# Data listing

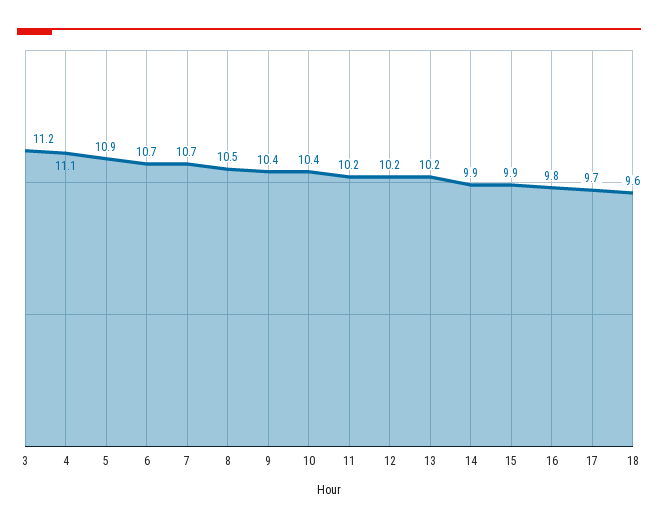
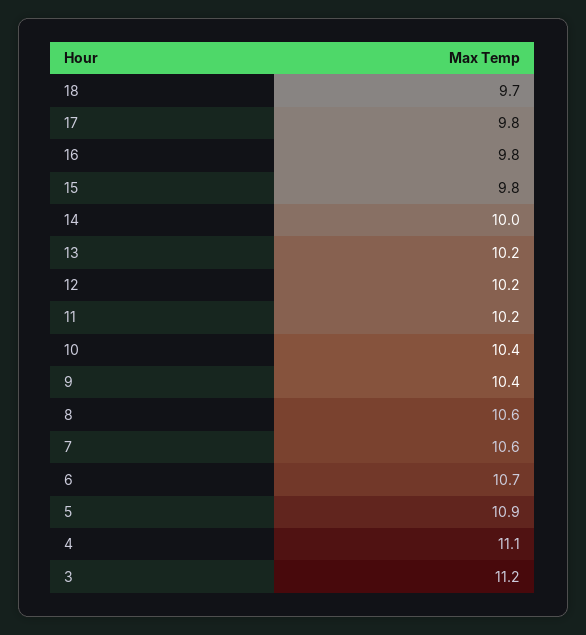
7: 10.7 -> 10.6
8: 10.5 -> 10.6
14: 9.9 -> 10
15: 9.9 -> 9.8
17: 9.7 -> 9.8
18: 9.6 -> 9.7

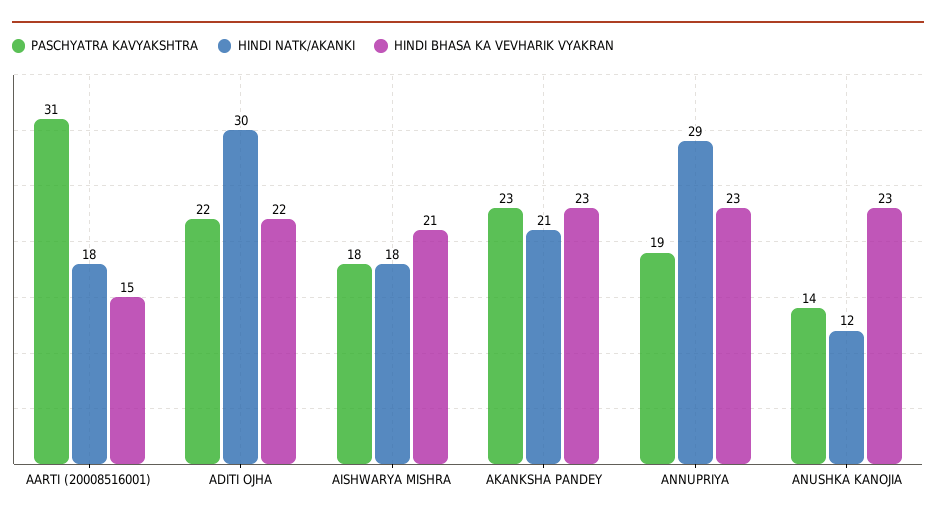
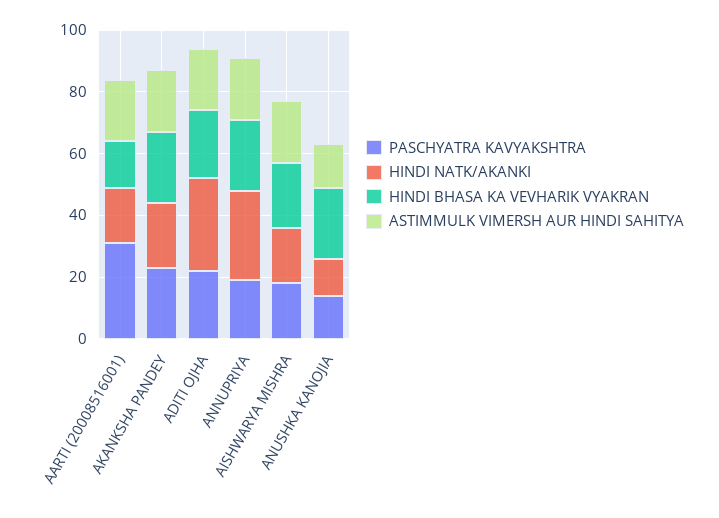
ASTIMMULK VIMERSH AUR HINDI SAHITYA, AARTI (20008516001): none -> 20
ASTIMMULK VIMERSH AUR HINDI SAHITYA, AKANKSHA PANDEY: none -> 20
ASTIMMULK VIMERSH AUR HINDI SAHITYA, ADITI OJHA: none -> 20
ASTIMMULK VIMERSH AUR HINDI SAHITYA, ANNUPRIYA: none -> 20
ASTIMMULK VIMERSH AUR HINDI SAHITYA, AISHWARYA MISHRA: none -> 20
ASTIMMULK VIMERSH AUR HINDI SAHITYA, ANUSHKA KANOJIA: none -> 15

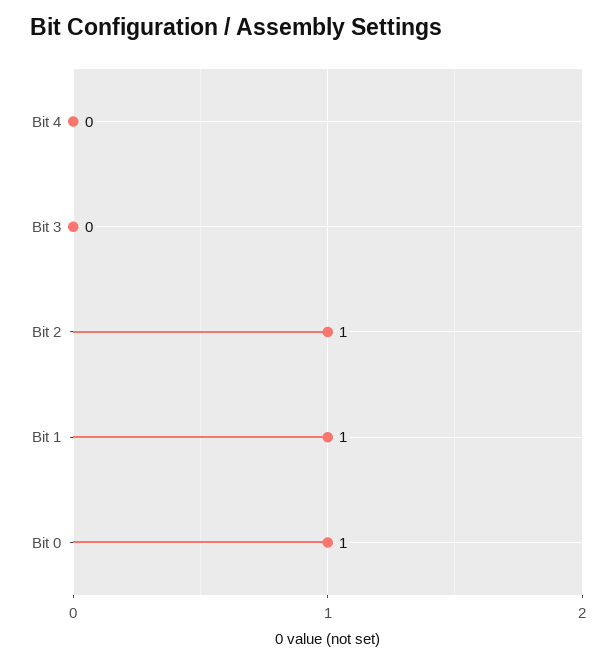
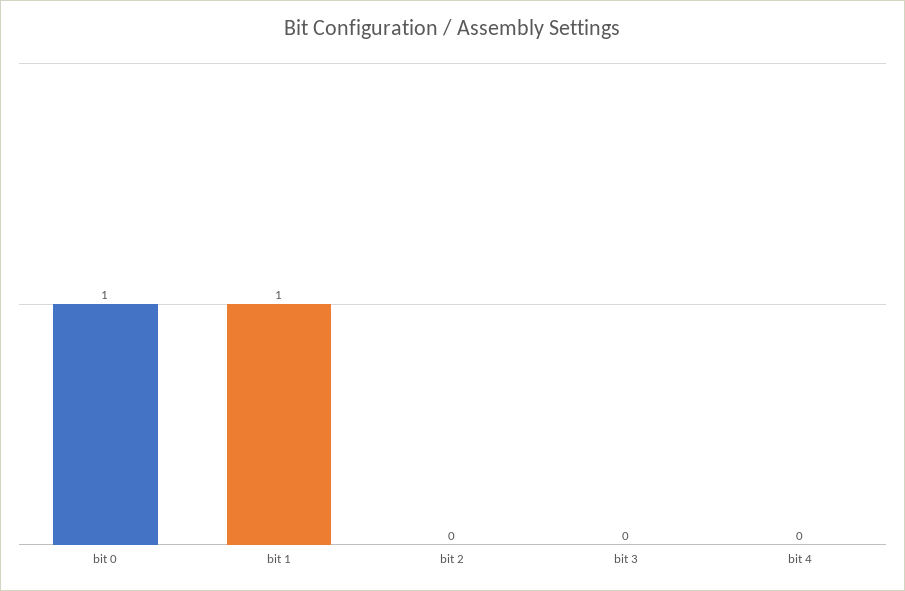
Bit 2: 1 -> 0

# Task description
Show every line in the listing above that carries the word "SAHITYA".

# Response to the task
ASTIMMULK VIMERSH AUR HINDI SAHITYA, AARTI (20008516001): none -> 20
ASTIMMULK VIMERSH AUR HINDI SAHITYA, AKANKSHA PANDEY: none -> 20
ASTIMMULK VIMERSH AUR HINDI SAHITYA, ADITI OJHA: none -> 20
ASTIMMULK VIMERSH AUR HINDI SAHITYA, ANNUPRIYA: none -> 20
ASTIMMULK VIMERSH AUR HINDI SAHITYA, AISHWARYA MISHRA: none -> 20
ASTIMMULK VIMERSH AUR HINDI SAHITYA, ANUSHKA KANOJIA: none -> 15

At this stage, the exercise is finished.